Stored data entries:

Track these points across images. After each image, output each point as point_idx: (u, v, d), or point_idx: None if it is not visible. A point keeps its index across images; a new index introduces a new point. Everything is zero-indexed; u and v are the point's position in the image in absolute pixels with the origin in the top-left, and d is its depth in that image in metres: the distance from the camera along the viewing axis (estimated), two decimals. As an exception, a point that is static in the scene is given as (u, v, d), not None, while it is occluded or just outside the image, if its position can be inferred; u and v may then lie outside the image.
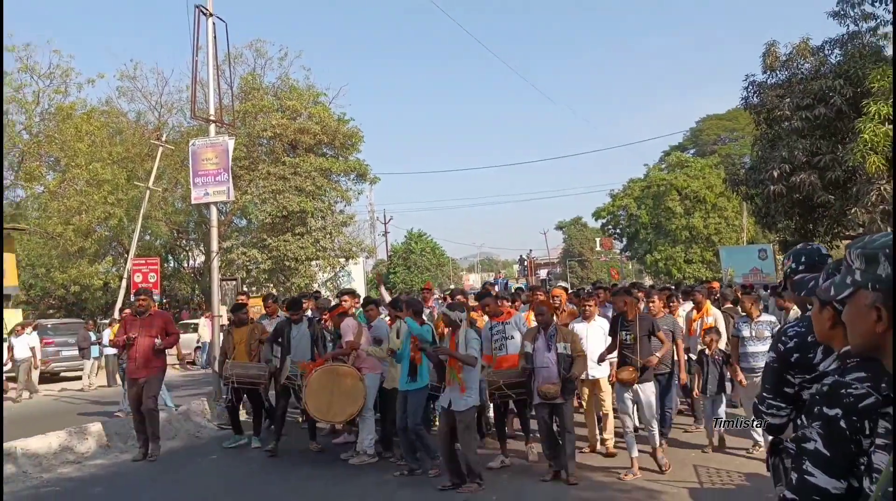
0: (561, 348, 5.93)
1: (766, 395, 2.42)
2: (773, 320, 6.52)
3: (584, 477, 6.02)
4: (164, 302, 27.00)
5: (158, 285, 20.35)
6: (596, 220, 49.67)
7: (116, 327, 11.57)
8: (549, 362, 5.92)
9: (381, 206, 79.43)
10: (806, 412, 1.59)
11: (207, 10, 10.84)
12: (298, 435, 8.33)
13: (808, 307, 2.30)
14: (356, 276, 36.39)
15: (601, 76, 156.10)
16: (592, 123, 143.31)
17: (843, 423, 1.39)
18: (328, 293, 22.09)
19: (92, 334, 15.93)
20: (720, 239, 38.09)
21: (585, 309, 7.15)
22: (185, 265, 32.90)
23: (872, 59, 13.41)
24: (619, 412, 6.38)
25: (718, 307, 8.35)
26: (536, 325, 6.23)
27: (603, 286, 10.43)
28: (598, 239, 60.18)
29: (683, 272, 38.44)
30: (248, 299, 10.47)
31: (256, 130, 24.67)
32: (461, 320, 6.03)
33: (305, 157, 24.58)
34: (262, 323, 8.65)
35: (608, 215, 46.94)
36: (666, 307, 7.71)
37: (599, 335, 6.90)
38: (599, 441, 7.06)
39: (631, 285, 10.67)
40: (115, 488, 6.55)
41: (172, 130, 28.14)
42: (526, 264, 52.40)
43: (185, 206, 27.45)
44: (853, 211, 12.97)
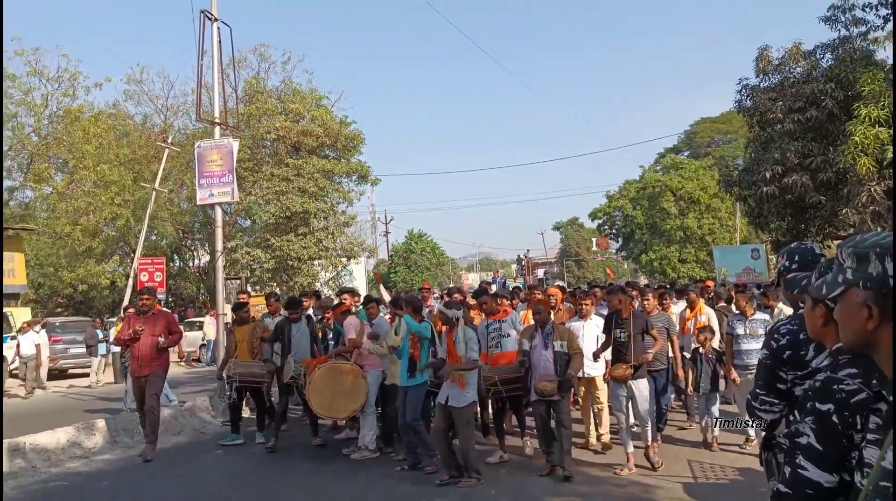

The task: Reproduce, exactly and with no pictures, the lines from the line containing "25: (718, 307, 8.35)" through the closing line of the data above, keeping both ends.

Task response:
25: (718, 307, 8.35)
26: (536, 325, 6.23)
27: (603, 286, 10.43)
28: (598, 239, 60.18)
29: (683, 272, 38.44)
30: (248, 299, 10.47)
31: (256, 130, 24.67)
32: (461, 320, 6.03)
33: (305, 157, 24.58)
34: (262, 323, 8.65)
35: (608, 215, 46.94)
36: (666, 307, 7.71)
37: (599, 335, 6.90)
38: (599, 441, 7.06)
39: (631, 285, 10.67)
40: (115, 488, 6.55)
41: (172, 130, 28.14)
42: (526, 264, 52.40)
43: (185, 206, 27.45)
44: (853, 211, 12.97)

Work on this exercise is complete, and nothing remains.